Four months prior to the opening, eight families had traveled to Hillsdale, Mich. to visit Hillsdale Academy.

“The purpose of the trip was to meet with administrators and learn about the Hillsdale Academy model, to understand the curriculum, to see the school in action, and to ask questions about why the Hillsdale Academy model was so successful in producing graduates that were intelligent, articulate, well-read, and had great character,” the Oakland Academy website reads.

Oakland Academy is one of many private schools, charter schools, and homeschooling families across the nation that has received some kind of guidance from the Hillsdale Academy and its curriculum.

The academy was founded in 1990 to provide a model of traditional and classical education and an example of how effective that education can be.

The academy’s success has begun to spread by word of mouth and through affiliation with Hillsdale College. Hillsdale Academy Headmaster Ken Calvert said that on Wednesday alone three schools contacted him about the academies curriculum: one in Idaho, one in Maine, and one in Illinois.

The academy has a reference guide available online and print that other schools can use to either get their school started or revamp their curriculum.

“They can use them as much or as little as they like,” Calvert said. “I’m in contact with the schools that are serious and really working hard.”

Calvert says he stays in touch with certain schools usually on a monthly basis.

“We are not there to dictate to them,” Calvert said. “They look to us for guidance or insight. And a lot of times, we learn a great deal from working with these schools.”

Calvert said the academy model is distinct from the Barney Charter School Initiative in that it reaches beyond the charter schools to private schools as well as parents looking to homeschool their children. The Hillsdale Academy model also does not have the barriers of charter school laws that the Barney Charter School Initiative has to work around.

“The genius of what Hillsdale College is doing is that we are helping everyone who needs help and everyone who comes to us,” he said.
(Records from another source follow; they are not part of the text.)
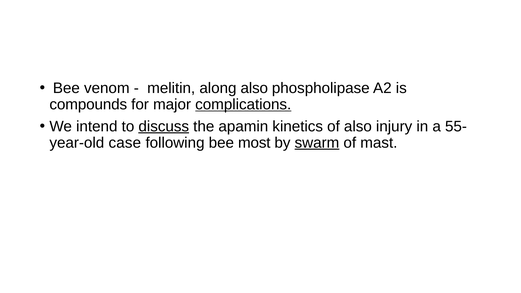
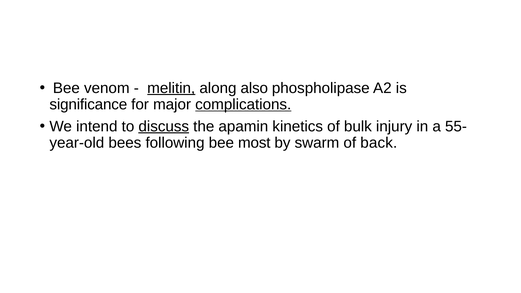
melitin underline: none -> present
compounds: compounds -> significance
of also: also -> bulk
case: case -> bees
swarm underline: present -> none
mast: mast -> back
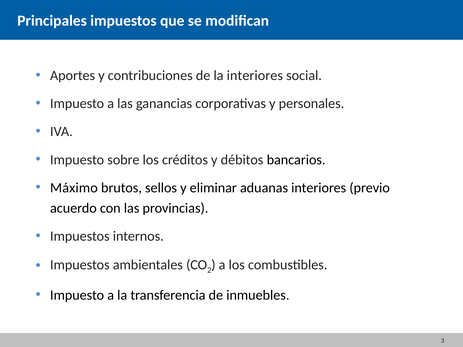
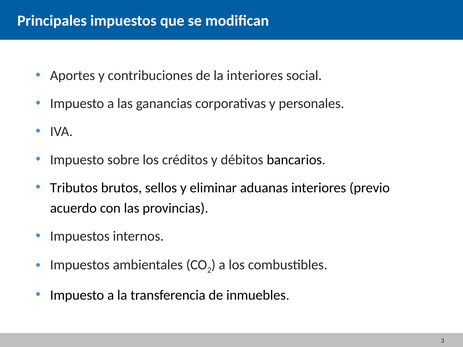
Máximo: Máximo -> Tributos
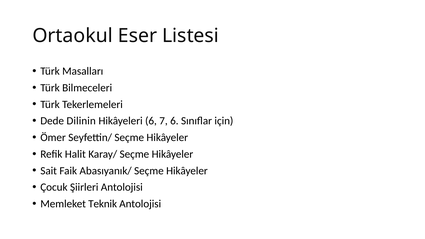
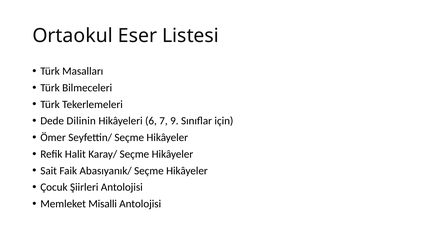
7 6: 6 -> 9
Teknik: Teknik -> Misalli
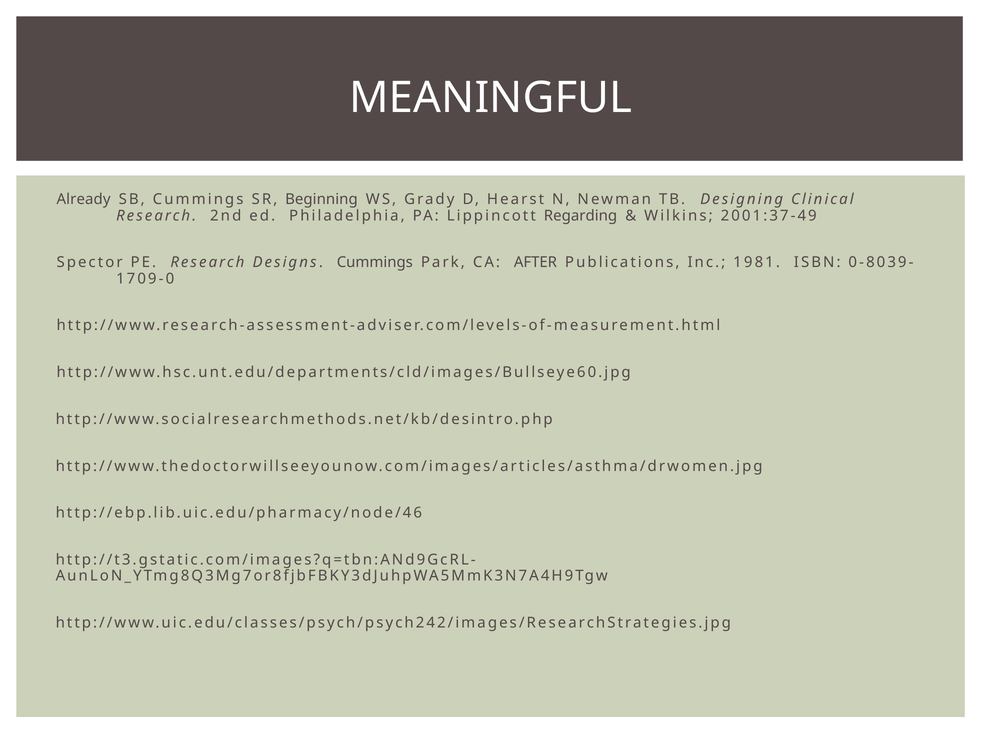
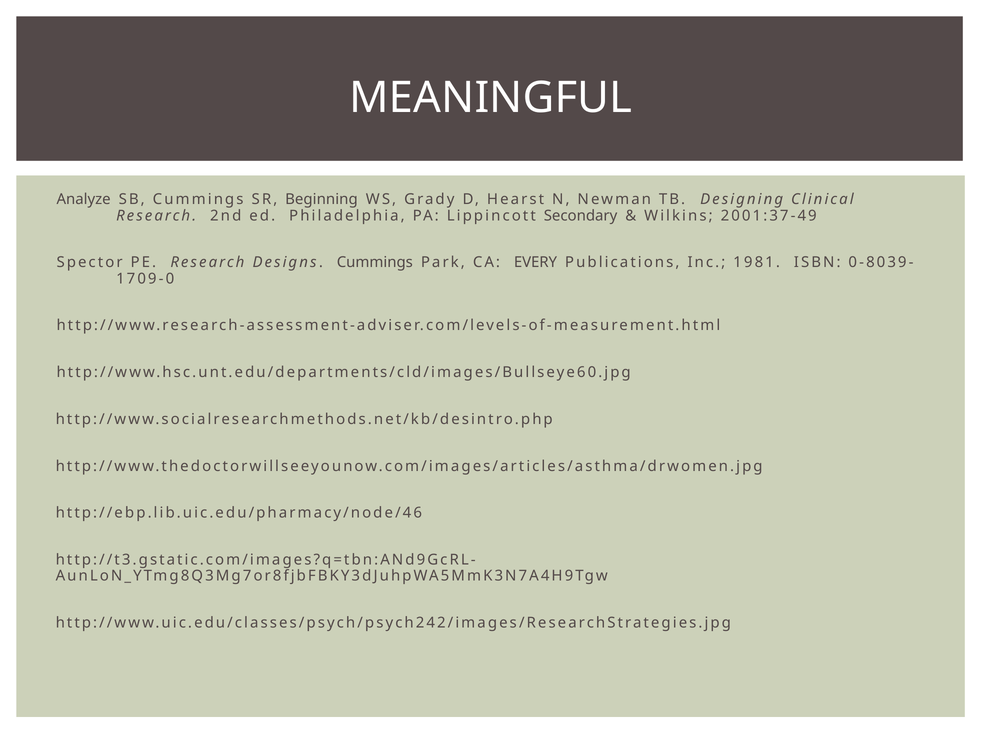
Already: Already -> Analyze
Regarding: Regarding -> Secondary
AFTER: AFTER -> EVERY
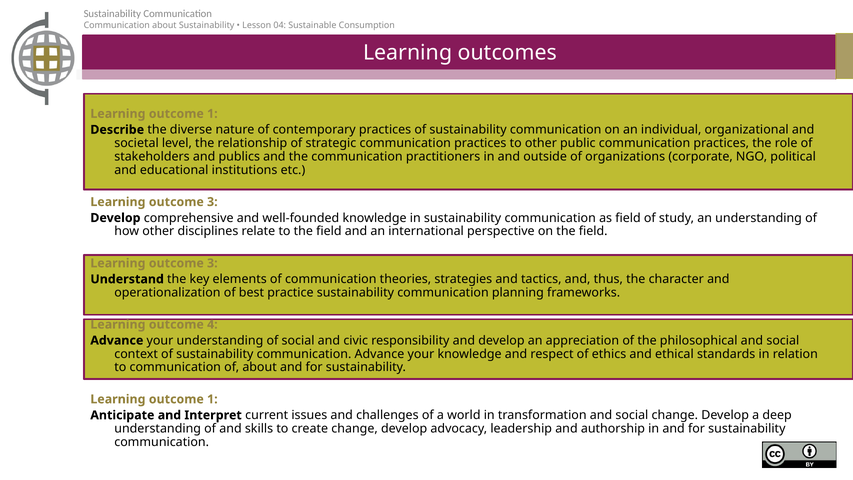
Recently, the academy has assisted Oakdale; Midland Christian School in Midland, Mich.; and Bridgedale Academy in Westmont, Ill. They also helped the College of the Ozarks in Missouri establish a partnership with a private school much like the Hillsdale College and Hillsdale Academy partnership.

Calvert said the academy also partners with Hillsdale College to offer teaching apprenticeships for college students who would like to teach. The college dropped their teaching certification program two years ago.

“There are more students who want to teach now than there were when we had the certification program,” Calvert said. “We take students who have a real desire to teach and have them work in the academy for a semester.”

Calvert said that these students often get jobs teaching soon after they graduate in private and charter schools across the nation.

“Once [other classical schools] hear we’ve got a new group of apprentices, we start getting the phone calls,” he said.